- **EXERCISE PROMPT**: Nothing but the lines from the one containing "line: (308, 266)" through the end of the entries should be set down, each exactly as written.

Document version comparisons
++++

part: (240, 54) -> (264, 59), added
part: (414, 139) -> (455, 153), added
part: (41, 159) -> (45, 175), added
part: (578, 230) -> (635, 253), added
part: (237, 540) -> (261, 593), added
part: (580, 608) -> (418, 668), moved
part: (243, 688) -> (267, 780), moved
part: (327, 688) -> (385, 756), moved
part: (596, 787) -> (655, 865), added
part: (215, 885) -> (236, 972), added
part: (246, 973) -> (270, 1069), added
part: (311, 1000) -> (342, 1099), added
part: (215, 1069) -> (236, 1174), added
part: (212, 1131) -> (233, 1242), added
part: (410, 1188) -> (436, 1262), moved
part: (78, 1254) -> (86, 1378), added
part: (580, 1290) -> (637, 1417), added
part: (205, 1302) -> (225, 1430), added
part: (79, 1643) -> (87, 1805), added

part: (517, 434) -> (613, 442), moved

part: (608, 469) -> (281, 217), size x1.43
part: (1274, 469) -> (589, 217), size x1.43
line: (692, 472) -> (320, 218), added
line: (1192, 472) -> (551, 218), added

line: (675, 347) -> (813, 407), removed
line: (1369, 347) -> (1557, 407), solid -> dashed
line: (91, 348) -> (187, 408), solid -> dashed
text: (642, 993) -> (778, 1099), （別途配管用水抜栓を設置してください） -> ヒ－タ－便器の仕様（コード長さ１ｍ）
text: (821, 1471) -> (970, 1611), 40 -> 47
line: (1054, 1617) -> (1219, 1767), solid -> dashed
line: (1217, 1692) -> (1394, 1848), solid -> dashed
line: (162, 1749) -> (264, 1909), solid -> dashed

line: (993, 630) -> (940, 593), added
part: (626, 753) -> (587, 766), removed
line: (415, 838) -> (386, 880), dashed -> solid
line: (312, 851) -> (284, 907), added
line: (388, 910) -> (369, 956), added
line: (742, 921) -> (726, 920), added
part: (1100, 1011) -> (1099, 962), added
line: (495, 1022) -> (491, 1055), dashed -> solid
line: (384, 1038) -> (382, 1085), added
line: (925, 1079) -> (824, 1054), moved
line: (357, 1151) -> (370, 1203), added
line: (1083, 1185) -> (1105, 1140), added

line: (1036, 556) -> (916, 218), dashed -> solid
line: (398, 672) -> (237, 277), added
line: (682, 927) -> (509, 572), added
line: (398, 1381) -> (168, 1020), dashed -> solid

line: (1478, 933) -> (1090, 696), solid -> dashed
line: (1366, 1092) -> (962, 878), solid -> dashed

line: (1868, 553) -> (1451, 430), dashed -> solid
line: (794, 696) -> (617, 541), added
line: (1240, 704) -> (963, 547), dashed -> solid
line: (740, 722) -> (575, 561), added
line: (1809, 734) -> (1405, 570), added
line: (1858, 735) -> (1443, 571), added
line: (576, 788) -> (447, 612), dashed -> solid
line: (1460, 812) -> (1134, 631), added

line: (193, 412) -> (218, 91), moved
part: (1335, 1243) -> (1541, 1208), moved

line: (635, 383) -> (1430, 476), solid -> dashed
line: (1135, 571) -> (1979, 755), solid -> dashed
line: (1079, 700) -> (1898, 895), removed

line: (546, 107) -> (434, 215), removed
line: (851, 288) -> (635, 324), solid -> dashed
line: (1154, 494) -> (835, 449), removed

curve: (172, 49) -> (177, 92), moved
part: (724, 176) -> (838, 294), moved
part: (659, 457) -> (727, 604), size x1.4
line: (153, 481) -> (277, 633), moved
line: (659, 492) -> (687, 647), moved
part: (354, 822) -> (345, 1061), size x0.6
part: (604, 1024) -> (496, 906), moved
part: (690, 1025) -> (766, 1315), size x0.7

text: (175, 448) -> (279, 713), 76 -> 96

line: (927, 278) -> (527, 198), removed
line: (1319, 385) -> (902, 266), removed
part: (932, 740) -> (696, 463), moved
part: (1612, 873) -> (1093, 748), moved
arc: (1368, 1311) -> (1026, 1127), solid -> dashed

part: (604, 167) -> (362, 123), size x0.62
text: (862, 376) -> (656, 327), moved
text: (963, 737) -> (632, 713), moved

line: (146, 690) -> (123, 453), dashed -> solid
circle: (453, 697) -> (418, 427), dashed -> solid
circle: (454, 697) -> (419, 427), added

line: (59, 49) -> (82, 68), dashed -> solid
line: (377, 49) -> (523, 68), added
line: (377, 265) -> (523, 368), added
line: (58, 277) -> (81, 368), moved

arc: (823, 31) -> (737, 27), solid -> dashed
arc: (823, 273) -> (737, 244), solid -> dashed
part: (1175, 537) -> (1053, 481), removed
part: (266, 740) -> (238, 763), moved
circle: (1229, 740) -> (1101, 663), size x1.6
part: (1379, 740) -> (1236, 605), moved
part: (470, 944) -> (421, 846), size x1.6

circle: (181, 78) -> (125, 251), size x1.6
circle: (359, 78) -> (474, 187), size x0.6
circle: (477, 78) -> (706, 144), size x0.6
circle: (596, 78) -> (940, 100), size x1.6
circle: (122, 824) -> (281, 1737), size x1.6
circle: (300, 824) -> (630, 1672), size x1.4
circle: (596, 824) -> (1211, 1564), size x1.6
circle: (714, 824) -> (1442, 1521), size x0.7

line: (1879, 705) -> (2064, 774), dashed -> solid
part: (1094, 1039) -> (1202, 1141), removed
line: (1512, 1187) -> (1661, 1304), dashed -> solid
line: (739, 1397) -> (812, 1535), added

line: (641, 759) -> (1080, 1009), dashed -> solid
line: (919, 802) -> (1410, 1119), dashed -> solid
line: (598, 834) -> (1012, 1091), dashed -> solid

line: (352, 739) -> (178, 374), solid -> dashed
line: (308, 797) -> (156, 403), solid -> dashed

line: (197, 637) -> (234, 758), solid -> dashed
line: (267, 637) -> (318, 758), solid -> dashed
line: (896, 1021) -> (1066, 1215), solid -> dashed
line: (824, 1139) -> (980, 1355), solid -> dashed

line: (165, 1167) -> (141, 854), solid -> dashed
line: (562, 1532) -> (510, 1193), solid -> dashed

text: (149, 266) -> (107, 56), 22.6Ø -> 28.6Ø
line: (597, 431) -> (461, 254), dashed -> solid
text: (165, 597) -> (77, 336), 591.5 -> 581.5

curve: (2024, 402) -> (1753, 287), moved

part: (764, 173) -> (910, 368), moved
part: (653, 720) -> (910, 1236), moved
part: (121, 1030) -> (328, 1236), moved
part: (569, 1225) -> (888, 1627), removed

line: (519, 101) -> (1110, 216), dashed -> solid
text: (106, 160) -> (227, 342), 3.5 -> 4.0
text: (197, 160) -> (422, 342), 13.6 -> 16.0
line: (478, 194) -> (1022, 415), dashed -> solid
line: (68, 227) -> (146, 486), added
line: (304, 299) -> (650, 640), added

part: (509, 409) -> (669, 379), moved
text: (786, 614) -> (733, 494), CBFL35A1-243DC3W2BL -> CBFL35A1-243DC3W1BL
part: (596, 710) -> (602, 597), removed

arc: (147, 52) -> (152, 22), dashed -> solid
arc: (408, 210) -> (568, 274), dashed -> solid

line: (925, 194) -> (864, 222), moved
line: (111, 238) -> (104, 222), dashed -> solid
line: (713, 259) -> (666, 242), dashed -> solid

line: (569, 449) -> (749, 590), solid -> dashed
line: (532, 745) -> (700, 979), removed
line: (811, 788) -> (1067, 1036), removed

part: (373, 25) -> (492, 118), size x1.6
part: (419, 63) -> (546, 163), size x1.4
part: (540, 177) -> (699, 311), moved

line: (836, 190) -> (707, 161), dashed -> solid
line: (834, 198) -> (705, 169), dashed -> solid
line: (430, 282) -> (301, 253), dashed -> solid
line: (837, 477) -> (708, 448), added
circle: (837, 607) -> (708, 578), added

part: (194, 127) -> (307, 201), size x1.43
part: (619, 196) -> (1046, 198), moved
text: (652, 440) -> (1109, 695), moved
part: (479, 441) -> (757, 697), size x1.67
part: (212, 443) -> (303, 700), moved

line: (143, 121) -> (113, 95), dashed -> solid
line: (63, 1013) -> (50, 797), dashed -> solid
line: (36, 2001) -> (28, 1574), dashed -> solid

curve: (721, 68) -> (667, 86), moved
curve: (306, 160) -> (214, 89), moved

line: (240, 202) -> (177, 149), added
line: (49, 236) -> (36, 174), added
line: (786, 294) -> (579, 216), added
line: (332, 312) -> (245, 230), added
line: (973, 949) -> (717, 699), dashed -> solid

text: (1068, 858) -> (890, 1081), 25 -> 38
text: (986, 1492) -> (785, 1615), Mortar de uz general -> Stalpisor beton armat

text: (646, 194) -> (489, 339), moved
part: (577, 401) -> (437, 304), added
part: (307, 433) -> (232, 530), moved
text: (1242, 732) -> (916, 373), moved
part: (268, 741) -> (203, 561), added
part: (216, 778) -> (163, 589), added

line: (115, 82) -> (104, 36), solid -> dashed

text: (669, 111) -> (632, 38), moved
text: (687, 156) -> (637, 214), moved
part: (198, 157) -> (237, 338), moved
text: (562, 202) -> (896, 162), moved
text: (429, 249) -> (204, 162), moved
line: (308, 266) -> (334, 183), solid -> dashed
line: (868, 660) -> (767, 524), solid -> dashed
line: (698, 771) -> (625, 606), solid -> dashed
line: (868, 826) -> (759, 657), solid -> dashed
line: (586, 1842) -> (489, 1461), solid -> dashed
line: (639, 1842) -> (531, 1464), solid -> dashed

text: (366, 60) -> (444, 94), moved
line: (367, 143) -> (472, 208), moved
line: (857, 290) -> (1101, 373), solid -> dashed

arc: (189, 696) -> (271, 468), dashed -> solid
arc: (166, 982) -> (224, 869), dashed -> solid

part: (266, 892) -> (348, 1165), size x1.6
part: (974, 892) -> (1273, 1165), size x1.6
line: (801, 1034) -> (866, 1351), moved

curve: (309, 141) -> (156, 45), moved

++++

- **EXERCISE ANSWER**:
line: (308, 266) -> (334, 183), solid -> dashed
line: (868, 660) -> (767, 524), solid -> dashed
line: (698, 771) -> (625, 606), solid -> dashed
line: (868, 826) -> (759, 657), solid -> dashed
line: (586, 1842) -> (489, 1461), solid -> dashed
line: (639, 1842) -> (531, 1464), solid -> dashed

text: (366, 60) -> (444, 94), moved
line: (367, 143) -> (472, 208), moved
line: (857, 290) -> (1101, 373), solid -> dashed

arc: (189, 696) -> (271, 468), dashed -> solid
arc: (166, 982) -> (224, 869), dashed -> solid

part: (266, 892) -> (348, 1165), size x1.6
part: (974, 892) -> (1273, 1165), size x1.6
line: (801, 1034) -> (866, 1351), moved

curve: (309, 141) -> (156, 45), moved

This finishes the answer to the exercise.